Learn how to forage for wild food

I’m often asked if foraging is hard to learn. “With so many plants and fungi out there will I remember them all? Could I poison myself?”

Foraging in Scotland The week that you dedicate to a plant, learn everything about it – including any possible dangerous lookalikes. Pick it, press it, draw it, smell, feel, touch and taste (if edible!). Learn where it likes to grow, look for it, find it. Just sit and hang out with it!
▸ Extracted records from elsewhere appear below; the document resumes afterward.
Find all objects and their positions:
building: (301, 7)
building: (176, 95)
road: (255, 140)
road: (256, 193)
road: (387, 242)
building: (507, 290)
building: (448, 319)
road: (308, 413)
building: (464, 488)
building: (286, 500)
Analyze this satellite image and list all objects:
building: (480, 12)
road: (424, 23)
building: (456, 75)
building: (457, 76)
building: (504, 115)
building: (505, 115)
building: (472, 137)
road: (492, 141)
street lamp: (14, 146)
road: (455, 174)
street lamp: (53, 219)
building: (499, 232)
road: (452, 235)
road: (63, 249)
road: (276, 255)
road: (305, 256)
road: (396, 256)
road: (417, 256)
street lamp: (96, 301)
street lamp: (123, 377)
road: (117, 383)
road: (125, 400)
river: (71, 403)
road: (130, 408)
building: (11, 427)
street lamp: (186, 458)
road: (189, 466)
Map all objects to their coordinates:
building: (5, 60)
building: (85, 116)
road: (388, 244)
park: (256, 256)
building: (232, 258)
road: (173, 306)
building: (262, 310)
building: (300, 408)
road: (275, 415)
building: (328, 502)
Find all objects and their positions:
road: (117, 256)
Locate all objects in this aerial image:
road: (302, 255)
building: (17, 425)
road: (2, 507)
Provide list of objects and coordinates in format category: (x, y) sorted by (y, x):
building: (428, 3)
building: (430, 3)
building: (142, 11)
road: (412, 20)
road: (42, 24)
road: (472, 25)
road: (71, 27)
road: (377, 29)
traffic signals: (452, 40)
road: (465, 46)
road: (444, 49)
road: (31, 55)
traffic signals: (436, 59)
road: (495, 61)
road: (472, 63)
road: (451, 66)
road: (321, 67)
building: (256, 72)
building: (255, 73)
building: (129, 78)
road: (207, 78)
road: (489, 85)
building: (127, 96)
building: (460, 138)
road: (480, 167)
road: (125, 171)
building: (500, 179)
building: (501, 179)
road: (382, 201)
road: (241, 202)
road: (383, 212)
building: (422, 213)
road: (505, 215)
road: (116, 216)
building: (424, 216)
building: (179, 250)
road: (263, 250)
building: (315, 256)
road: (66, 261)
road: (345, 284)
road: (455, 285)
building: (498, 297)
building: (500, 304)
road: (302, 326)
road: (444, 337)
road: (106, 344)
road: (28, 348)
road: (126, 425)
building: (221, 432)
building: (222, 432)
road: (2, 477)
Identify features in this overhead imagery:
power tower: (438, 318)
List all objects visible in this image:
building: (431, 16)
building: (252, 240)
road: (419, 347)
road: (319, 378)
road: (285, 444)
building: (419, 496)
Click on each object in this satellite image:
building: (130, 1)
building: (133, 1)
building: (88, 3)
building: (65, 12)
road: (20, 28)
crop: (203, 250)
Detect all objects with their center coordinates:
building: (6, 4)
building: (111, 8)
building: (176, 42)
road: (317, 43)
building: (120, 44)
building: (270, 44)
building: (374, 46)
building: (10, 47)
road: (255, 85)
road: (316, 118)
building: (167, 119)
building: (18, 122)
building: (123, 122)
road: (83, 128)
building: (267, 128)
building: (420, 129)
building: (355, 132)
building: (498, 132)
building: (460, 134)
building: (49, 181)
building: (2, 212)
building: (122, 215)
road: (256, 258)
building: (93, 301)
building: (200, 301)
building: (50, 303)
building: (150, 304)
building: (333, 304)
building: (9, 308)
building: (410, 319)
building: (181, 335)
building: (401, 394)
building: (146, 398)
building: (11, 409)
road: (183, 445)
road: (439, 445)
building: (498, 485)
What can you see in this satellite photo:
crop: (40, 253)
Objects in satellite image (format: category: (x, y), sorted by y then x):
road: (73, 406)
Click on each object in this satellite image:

As you learn each one you’ll find that one by one your eye improves. You start to see shape and colour, serrated or plain edges, succulence, delicacy, the feel of the square stem of those in the mint family, the dry taste of tannins. Your learning speed will start to increase. But you have to learn through being out there.

Learning from books teaches you only so much. It can never impart touch, texture, smell, taste, aura, mood. These you only learn by being there. Go out with others that know plants. Come on a foraging walk. Adopt an elder. Just take the time to hang out with each plant.

Soon the plants will start to teach you. Your eyes will start to truly see, your whole senses will start to tell you about the world around you in a way that you just don’t know right now. You will experience a sense of harmony with nature that doesn’t just find you food, but revives your spirit and lifts your heart too.

You may not believe me now but I promise that you can do this. It’s our birthright since the dawn of humankind. We’re hard-wired to be foragers in the most ancient part of our brains. Just start to be open again to that knowledge – one plant at a time.